YOUR GOAL
Please restate the following records word for word.

SUPPLIED DATA
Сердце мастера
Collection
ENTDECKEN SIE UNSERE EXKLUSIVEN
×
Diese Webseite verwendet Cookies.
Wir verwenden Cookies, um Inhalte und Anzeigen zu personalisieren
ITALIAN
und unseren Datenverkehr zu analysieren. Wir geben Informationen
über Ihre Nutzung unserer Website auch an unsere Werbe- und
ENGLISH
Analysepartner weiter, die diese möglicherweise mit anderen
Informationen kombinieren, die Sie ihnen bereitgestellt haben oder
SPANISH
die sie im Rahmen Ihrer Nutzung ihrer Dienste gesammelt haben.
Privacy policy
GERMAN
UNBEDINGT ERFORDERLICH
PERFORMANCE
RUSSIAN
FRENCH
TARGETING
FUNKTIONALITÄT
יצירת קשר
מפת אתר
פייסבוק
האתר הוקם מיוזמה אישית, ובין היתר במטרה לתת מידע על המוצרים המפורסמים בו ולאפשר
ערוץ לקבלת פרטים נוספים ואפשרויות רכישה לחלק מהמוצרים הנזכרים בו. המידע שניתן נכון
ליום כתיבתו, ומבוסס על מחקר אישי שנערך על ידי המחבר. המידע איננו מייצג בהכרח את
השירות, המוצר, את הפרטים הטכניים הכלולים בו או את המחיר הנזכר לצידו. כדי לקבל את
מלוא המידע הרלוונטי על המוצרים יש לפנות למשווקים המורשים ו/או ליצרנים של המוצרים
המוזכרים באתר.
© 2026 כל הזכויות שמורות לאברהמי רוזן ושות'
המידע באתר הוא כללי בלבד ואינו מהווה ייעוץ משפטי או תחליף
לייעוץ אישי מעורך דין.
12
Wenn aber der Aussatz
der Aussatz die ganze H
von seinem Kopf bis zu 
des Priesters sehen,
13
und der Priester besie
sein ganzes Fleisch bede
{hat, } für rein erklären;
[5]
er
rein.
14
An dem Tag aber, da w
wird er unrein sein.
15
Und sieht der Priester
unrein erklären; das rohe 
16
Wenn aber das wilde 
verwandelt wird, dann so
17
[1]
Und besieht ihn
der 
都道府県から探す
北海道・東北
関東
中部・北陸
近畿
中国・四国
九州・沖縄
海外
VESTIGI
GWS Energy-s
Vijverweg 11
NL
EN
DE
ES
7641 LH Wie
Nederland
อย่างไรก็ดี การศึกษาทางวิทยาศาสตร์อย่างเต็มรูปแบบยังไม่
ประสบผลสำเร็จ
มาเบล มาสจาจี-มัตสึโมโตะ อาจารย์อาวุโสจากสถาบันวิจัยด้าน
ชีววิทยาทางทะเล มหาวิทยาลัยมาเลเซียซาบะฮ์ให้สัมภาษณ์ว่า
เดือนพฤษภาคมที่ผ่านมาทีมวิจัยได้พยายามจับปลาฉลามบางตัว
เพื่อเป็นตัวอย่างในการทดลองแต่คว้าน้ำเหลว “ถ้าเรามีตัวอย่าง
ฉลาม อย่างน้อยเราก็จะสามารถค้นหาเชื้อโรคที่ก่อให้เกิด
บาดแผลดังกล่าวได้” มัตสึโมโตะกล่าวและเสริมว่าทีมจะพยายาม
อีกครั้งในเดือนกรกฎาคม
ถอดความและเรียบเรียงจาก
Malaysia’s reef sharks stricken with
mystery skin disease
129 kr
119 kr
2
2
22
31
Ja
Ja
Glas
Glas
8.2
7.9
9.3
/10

WORKED SOLUTION
Сердце мастера
Collection
ENTDECKEN SIE UNSERE EXKLUSIVEN
×
Diese Webseite verwendet Cookies.
Wir verwenden Cookies, um Inhalte und Anzeigen zu personalisieren
ITALIAN
und unseren Datenverkehr zu analysieren. Wir geben Informationen
über Ihre Nutzung unserer Website auch an unsere Werbe- und
ENGLISH
Analysepartner weiter, die diese möglicherweise mit anderen
Informationen kombinieren, die Sie ihnen bereitgestellt haben oder
SPANISH
die sie im Rahmen Ihrer Nutzung ihrer Dienste gesammelt haben.
Privacy policy
GERMAN
UNBEDINGT ERFORDERLICH
PERFORMANCE
RUSSIAN
FRENCH
TARGETING
FUNKTIONALITÄT
יצירת קשר
מפת אתר
פייסבוק
האתר הוקם מיוזמה אישית, ובין היתר במטרה לתת מידע על המוצרים המפורסמים בו ולאפשר
ערוץ לקבלת פרטים נוספים ואפשרויות רכישה לחלק מהמוצרים הנזכרים בו. המידע שניתן נכון
ליום כתיבתו, ומבוסס על מחקר אישי שנערך על ידי המחבר. המידע איננו מייצג בהכרח את
השירות, המוצר, את הפרטים הטכניים הכלולים בו או את המחיר הנזכר לצידו. כדי לקבל את
מלוא המידע הרלוונטי על המוצרים יש לפנות למשווקים המורשים ו/או ליצרנים של המוצרים
המוזכרים באתר.
© 2026 כל הזכויות שמורות לאברהמי רוזן ושות'
המידע באתר הוא כללי בלבד ואינו מהווה ייעוץ משפטי או תחליף
לייעוץ אישי מעורך דין.
12
Wenn aber der Aussatz
der Aussatz die ganze H
von seinem Kopf bis zu 
des Priesters sehen,
13
und der Priester besie
sein ganzes Fleisch bede
{hat, } für rein erklären;
[5]
er
rein.
14
An dem Tag aber, da w
wird er unrein sein.
15
Und sieht der Priester
unrein erklären; das rohe 
16
Wenn aber das wilde 
verwandelt wird, dann so
17
[1]
Und besieht ihn
der 
都道府県から探す
北海道・東北
関東
中部・北陸
近畿
中国・四国
九州・沖縄
海外
VESTIGI
GWS Energy-s
Vijverweg 11
NL
EN
DE
ES
7641 LH Wie
Nederland
อย่างไรก็ดี การศึกษาทางวิทยาศาสตร์อย่างเต็มรูปแบบยังไม่
ประสบผลสำเร็จ
มาเบล มาสจาจี-มัตสึโมโตะ อาจารย์อาวุโสจากสถาบันวิจัยด้าน
ชีววิทยาทางทะเล มหาวิทยาลัยมาเลเซียซาบะฮ์ให้สัมภาษณ์ว่า
เดือนพฤษภาคมที่ผ่านมาทีมวิจัยได้พยายามจับปลาฉลามบางตัว
เพื่อเป็นตัวอย่างในการทดลองแต่คว้าน้ำเหลว “ถ้าเรามีตัวอย่าง
ฉลาม อย่างน้อยเราก็จะสามารถค้นหาเชื้อโรคที่ก่อให้เกิด
บาดแผลดังกล่าวได้” มัตสึโมโตะกล่าวและเสริมว่าทีมจะพยายาม
อีกครั้งในเดือนกรกฎาคม
ถอดความและเรียบเรียงจาก
Malaysia’s reef sharks stricken with
mystery skin disease
129 kr
119 kr
2
2
22
31
Ja
Ja
Glas
Glas
8.2
7.9
9.3
/10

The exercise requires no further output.